» **Job**: Please rewrite the records below with each "Lynn" swapped for "Lyra", keeping everything else unchanged. Leave the pictures out of your answer.

» **Records supplied**:

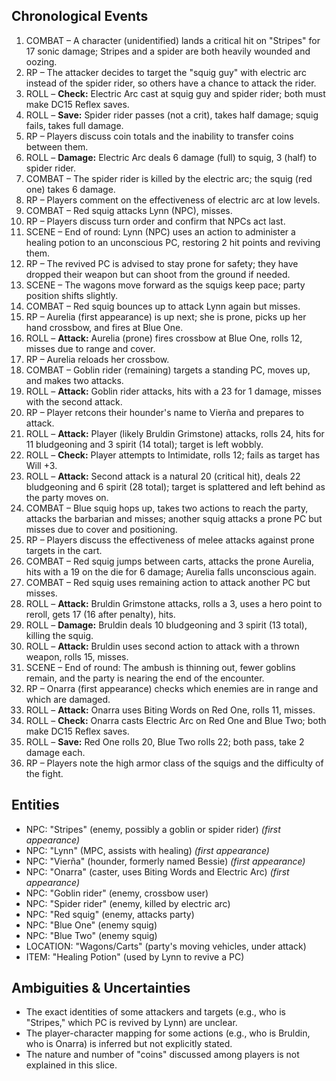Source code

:## Chronological Events

1. COMBAT – A character (unidentified) lands a critical hit on "Stripes" for 17 sonic damage; Stripes and a spider are both heavily wounded and oozing.
2. RP – The attacker decides to target the "squig guy" with electric arc instead of the spider rider, so others have a chance to attack the rider.
3. ROLL – **Check:** Electric Arc cast at squig guy and spider rider; both must make DC15 Reflex saves.
4. ROLL – **Save:** Spider rider passes (not a crit), takes half damage; squig fails, takes full damage.
5. RP – Players discuss coin totals and the inability to transfer coins between them.
6. ROLL – **Damage:** Electric Arc deals 6 damage (full) to squig, 3 (half) to spider rider.
7. COMBAT – The spider rider is killed by the electric arc; the squig (red one) takes 6 damage.
8. RP – Players comment on the effectiveness of electric arc at low levels.
9. COMBAT – Red squig attacks Lynn (NPC), misses.
10. RP – Players discuss turn order and confirm that NPCs act last.
11. SCENE – End of round: Lynn (NPC) uses an action to administer a healing potion to an unconscious PC, restoring 2 hit points and reviving them.
12. RP – The revived PC is advised to stay prone for safety; they have dropped their weapon but can shoot from the ground if needed.
13. SCENE – The wagons move forward as the squigs keep pace; party position shifts slightly.
14. COMBAT – Red squig bounces up to attack Lynn again but misses.
15. RP – Aurelia (first appearance) is up next; she is prone, picks up her hand crossbow, and fires at Blue One.
16. ROLL – **Attack:** Aurelia (prone) fires crossbow at Blue One, rolls 12, misses due to range and cover.
17. RP – Aurelia reloads her crossbow.
18. COMBAT – Goblin rider (remaining) targets a standing PC, moves up, and makes two attacks.
19. ROLL – **Attack:** Goblin rider attacks, hits with a 23 for 1 damage, misses with the second attack.
20. RP – Player retcons their hounder's name to Vierña and prepares to attack.
21. ROLL – **Attack:** Player (likely Bruldin Grimstone) attacks, rolls 24, hits for 11 bludgeoning and 3 spirit (14 total); target is left wobbly.
22. ROLL – **Check:** Player attempts to Intimidate, rolls 12; fails as target has Will +3.
23. ROLL – **Attack:** Second attack is a natural 20 (critical hit), deals 22 bludgeoning and 6 spirit (28 total); target is splattered and left behind as the party moves on.
24. COMBAT – Blue squig hops up, takes two actions to reach the party, attacks the barbarian and misses; another squig attacks a prone PC but misses due to cover and positioning.
25. RP – Players discuss the effectiveness of melee attacks against prone targets in the cart.
26. COMBAT – Red squig jumps between carts, attacks the prone Aurelia, hits with a 19 on the die for 6 damage; Aurelia falls unconscious again.
27. COMBAT – Red squig uses remaining action to attack another PC but misses.
28. ROLL – **Attack:** Bruldin Grimstone attacks, rolls a 3, uses a hero point to reroll, gets 17 (16 after penalty), hits.
29. ROLL – **Damage:** Bruldin deals 10 bludgeoning and 3 spirit (13 total), killing the squig.
30. ROLL – **Attack:** Bruldin uses second action to attack with a thrown weapon, rolls 15, misses.
31. SCENE – End of round: The ambush is thinning out, fewer goblins remain, and the party is nearing the end of the encounter.
32. RP – Onarra (first appearance) checks which enemies are in range and which are damaged.
33. ROLL – **Attack:** Onarra uses Biting Words on Red One, rolls 11, misses.
34. ROLL – **Check:** Onarra casts Electric Arc on Red One and Blue Two; both make DC15 Reflex saves.
35. ROLL – **Save:** Red One rolls 20, Blue Two rolls 22; both pass, take 2 damage each.
36. RP – Players note the high armor class of the squigs and the difficulty of the fight.

## Entities

- NPC: "Stripes" (enemy, possibly a goblin or spider rider) *(first appearance)*
- NPC: "Lynn" (MPC, assists with healing) *(first appearance)*
- NPC: "Vierña" (hounder, formerly named Bessie) *(first appearance)*
- NPC: "Onarra" (caster, uses Biting Words and Electric Arc) *(first appearance)*
- NPC: "Goblin rider" (enemy, crossbow user)
- NPC: "Spider rider" (enemy, killed by electric arc)
- NPC: "Red squig" (enemy, attacks party)
- NPC: "Blue One" (enemy squig)
- NPC: "Blue Two" (enemy squig)
- LOCATION: "Wagons/Carts" (party's moving vehicles, under attack)
- ITEM: "Healing Potion" (used by Lynn to revive a PC)

## Ambiguities & Uncertainties

- The exact identities of some attackers and targets (e.g., who is "Stripes," which PC is revived by Lynn) are unclear.
- The player-character mapping for some actions (e.g., who is Bruldin, who is Onarra) is inferred but not explicitly stated.
- The nature and number of "coins" discussed among players is not explained in this slice.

» **Task output**:
Source code

:## Chronological Events

1. COMBAT – A character (unidentified) lands a critical hit on "Stripes" for 17 sonic damage; Stripes and a spider are both heavily wounded and oozing.
2. RP – The attacker decides to target the "squig guy" with electric arc instead of the spider rider, so others have a chance to attack the rider.
3. ROLL – **Check:** Electric Arc cast at squig guy and spider rider; both must make DC15 Reflex saves.
4. ROLL – **Save:** Spider rider passes (not a crit), takes half damage; squig fails, takes full damage.
5. RP – Players discuss coin totals and the inability to transfer coins between them.
6. ROLL – **Damage:** Electric Arc deals 6 damage (full) to squig, 3 (half) to spider rider.
7. COMBAT – The spider rider is killed by the electric arc; the squig (red one) takes 6 damage.
8. RP – Players comment on the effectiveness of electric arc at low levels.
9. COMBAT – Red squig attacks Lyra (NPC), misses.
10. RP – Players discuss turn order and confirm that NPCs act last.
11. SCENE – End of round: Lyra (NPC) uses an action to administer a healing potion to an unconscious PC, restoring 2 hit points and reviving them.
12. RP – The revived PC is advised to stay prone for safety; they have dropped their weapon but can shoot from the ground if needed.
13. SCENE – The wagons move forward as the squigs keep pace; party position shifts slightly.
14. COMBAT – Red squig bounces up to attack Lyra again but misses.
15. RP – Aurelia (first appearance) is up next; she is prone, picks up her hand crossbow, and fires at Blue One.
16. ROLL – **Attack:** Aurelia (prone) fires crossbow at Blue One, rolls 12, misses due to range and cover.
17. RP – Aurelia reloads her crossbow.
18. COMBAT – Goblin rider (remaining) targets a standing PC, moves up, and makes two attacks.
19. ROLL – **Attack:** Goblin rider attacks, hits with a 23 for 1 damage, misses with the second attack.
20. RP – Player retcons their hounder's name to Vierña and prepares to attack.
21. ROLL – **Attack:** Player (likely Bruldin Grimstone) attacks, rolls 24, hits for 11 bludgeoning and 3 spirit (14 total); target is left wobbly.
22. ROLL – **Check:** Player attempts to Intimidate, rolls 12; fails as target has Will +3.
23. ROLL – **Attack:** Second attack is a natural 20 (critical hit), deals 22 bludgeoning and 6 spirit (28 total); target is splattered and left behind as the party moves on.
24. COMBAT – Blue squig hops up, takes two actions to reach the party, attacks the barbarian and misses; another squig attacks a prone PC but misses due to cover and positioning.
25. RP – Players discuss the effectiveness of melee attacks against prone targets in the cart.
26. COMBAT – Red squig jumps between carts, attacks the prone Aurelia, hits with a 19 on the die for 6 damage; Aurelia falls unconscious again.
27. COMBAT – Red squig uses remaining action to attack another PC but misses.
28. ROLL – **Attack:** Bruldin Grimstone attacks, rolls a 3, uses a hero point to reroll, gets 17 (16 after penalty), hits.
29. ROLL – **Damage:** Bruldin deals 10 bludgeoning and 3 spirit (13 total), killing the squig.
30. ROLL – **Attack:** Bruldin uses second action to attack with a thrown weapon, rolls 15, misses.
31. SCENE – End of round: The ambush is thinning out, fewer goblins remain, and the party is nearing the end of the encounter.
32. RP – Onarra (first appearance) checks which enemies are in range and which are damaged.
33. ROLL – **Attack:** Onarra uses Biting Words on Red One, rolls 11, misses.
34. ROLL – **Check:** Onarra casts Electric Arc on Red One and Blue Two; both make DC15 Reflex saves.
35. ROLL – **Save:** Red One rolls 20, Blue Two rolls 22; both pass, take 2 damage each.
36. RP – Players note the high armor class of the squigs and the difficulty of the fight.

## Entities

- NPC: "Stripes" (enemy, possibly a goblin or spider rider) *(first appearance)*
- NPC: "Lyra" (MPC, assists with healing) *(first appearance)*
- NPC: "Vierña" (hounder, formerly named Bessie) *(first appearance)*
- NPC: "Onarra" (caster, uses Biting Words and Electric Arc) *(first appearance)*
- NPC: "Goblin rider" (enemy, crossbow user)
- NPC: "Spider rider" (enemy, killed by electric arc)
- NPC: "Red squig" (enemy, attacks party)
- NPC: "Blue One" (enemy squig)
- NPC: "Blue Two" (enemy squig)
- LOCATION: "Wagons/Carts" (party's moving vehicles, under attack)
- ITEM: "Healing Potion" (used by Lyra to revive a PC)

## Ambiguities & Uncertainties

- The exact identities of some attackers and targets (e.g., who is "Stripes," which PC is revived by Lyra) are unclear.
- The player-character mapping for some actions (e.g., who is Bruldin, who is Onarra) is inferred but not explicitly stated.
- The nature and number of "coins" discussed among players is not explained in this slice.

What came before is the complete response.